* Ihre Aufgaben:
[A] Beantworten Sie anhand des Auszugs:
(i) Von welchem Datum ist der Bescheid mit der Räumungsverfügung?
(ii) In welcher Ziffer des Bescheids wurde die Anordnung aus Ziffer 1 für sofort vollziehbar erklärt?
(iii) Was wurde in Ziffer 4 des Bescheids verfügt?
[B] Geben Sie aus dem Auszug den Abschnitt von „Ein darüber hinaus“ bis einschließlich „Notunterkunft geltend macht.“ wortgetreu wieder.

* Auszug:
--------

Nach sachgerechter Auslegung (§ 122 Abs. 1 i.V.m. § 88 VwGO) ist der Antrag des anwaltlich vertretenen Antragstellers, der sich gegen die Räumungsverfügung vom 17. Februar 2021 wendet und explizit einen Antrag gemäß § 80 Abs. 5 VwGO auf Wiederherstellung der aufschiebenden Wirkung stellt, dahingehend zu verstehen, dass einstweiliger Rechtsschutz hinsichtlich dieses Räumungsbescheids, mithin ein Antrag auf Wiederherstellung bzw. Anordnung der aufschiebenden Wirkung der Klage gegen den Bescheid vom 17. Februar 2021 begehrt wird.
Ein darüber hinaus gehendes Rechtsschutzbegehren hinsichtlich einer einstweiligen Anordnung i.S.v. § 123 VwGO gerichtet auf die weitere vorläufige Unterbringung kann dem Antrag mithin nicht entnommen werden. Auch die Begründung des Antrags enthält keinen Hinweis darauf, dass der Antragsteller die Durchsetzung eines Anspruchs auf Verlängerung der Überlassung der zugewiesenen Notunterkunft geltend macht.
Der Antrag nach § 80 Abs. 5 VwGO ist zulässig und begründet.
1.
Der Antrag ist zulässig, soweit der Antragsteller beantragt, die aufschiebende Wirkung der Klage gegen Ziffer 1 des Bescheids vom 17. Februar 2021 wiederherzustellen. Denn die aufschiebende Wirkung der Klage gegen die insoweit von der Antragsgegnerin getroffene Anordnung entfällt, weil diese in Ziffer 3 des Bescheids die unter Ziffer 1 getroffene Anordnung nach § 80 Abs. 2 Satz 1 Nr. 4 VwGO für sofort vollziehbar erklärt hat. In diesem Fall kann das Gericht der Hauptsache nach § 80 Abs. 5 Satz 1 Alt. 2 VwGO die aufschiebende Wirkung wiederherstellen.
Soweit der Antrag gegen die in Ziffer 4 des streitgegenständlichen Bescheids verfügte Androhung unmittelbaren Zwangs gerichtet ist, ist er ebenfalls zulässig und insbesondere statthaft. Denn nach Art. 21a Satz 1 VwZVG haben Rechtsbehelfe keine aufschiebende Wirkung, soweit sie sich gegen Maßnahmen richten, die in der Verwaltungsvollstreckung getroffen werden. Gemäß Art. 21a Satz 2 VwZVG gelten § 80 Abs. 4, 5, 7 und 8 der VwGO entsprechend. Nach § 80 Abs. 5 Satz 1 VwGO kann das Gericht der Hauptsache in einem solchen Fall auf Antrag die aufschiebende Wirkung anordnen.
2.

--------

* Datensatzinhalt:

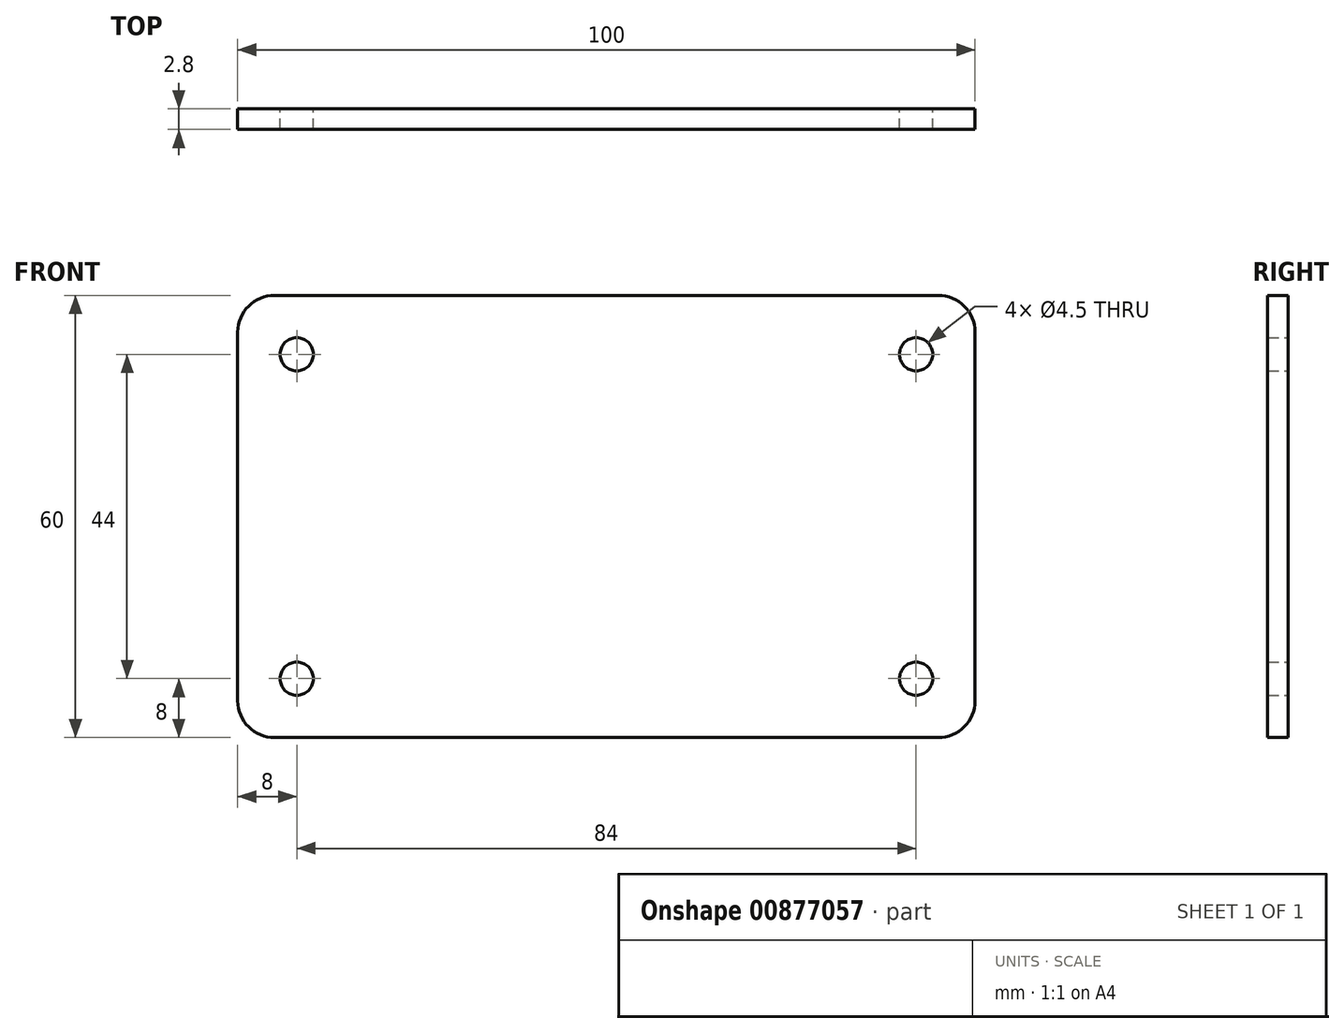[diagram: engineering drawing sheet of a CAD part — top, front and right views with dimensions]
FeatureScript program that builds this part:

--------

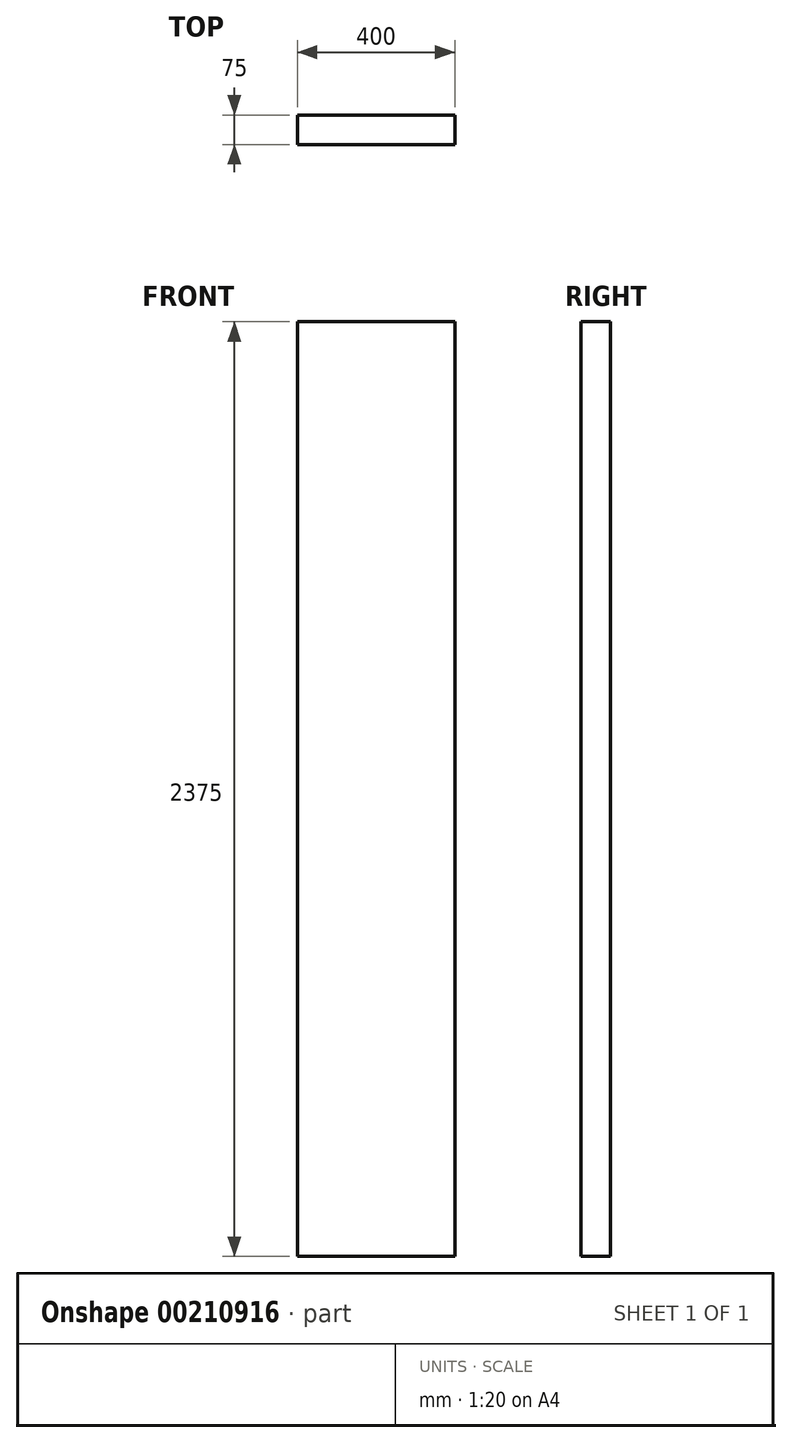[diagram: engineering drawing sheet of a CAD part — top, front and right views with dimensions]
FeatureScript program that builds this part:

--------

* Lösungen:
[A]
(i) Vom 17. Februar 2021.
(ii) In Ziffer 3.
(iii) Die Androhung unmittelbaren Zwangs.

[B]
Ein darüber hinaus gehendes Rechtsschutzbegehren hinsichtlich einer einstweiligen Anordnung i.S.v. § 123 VwGO gerichtet auf die weitere vorläufige Unterbringung kann dem Antrag mithin nicht entnommen werden. Auch die Begründung des Antrags enthält keinen Hinweis darauf, dass der Antragsteller die Durchsetzung eines Anspruchs auf Verlängerung der Überlassung der zugewiesenen Notunterkunft geltend macht.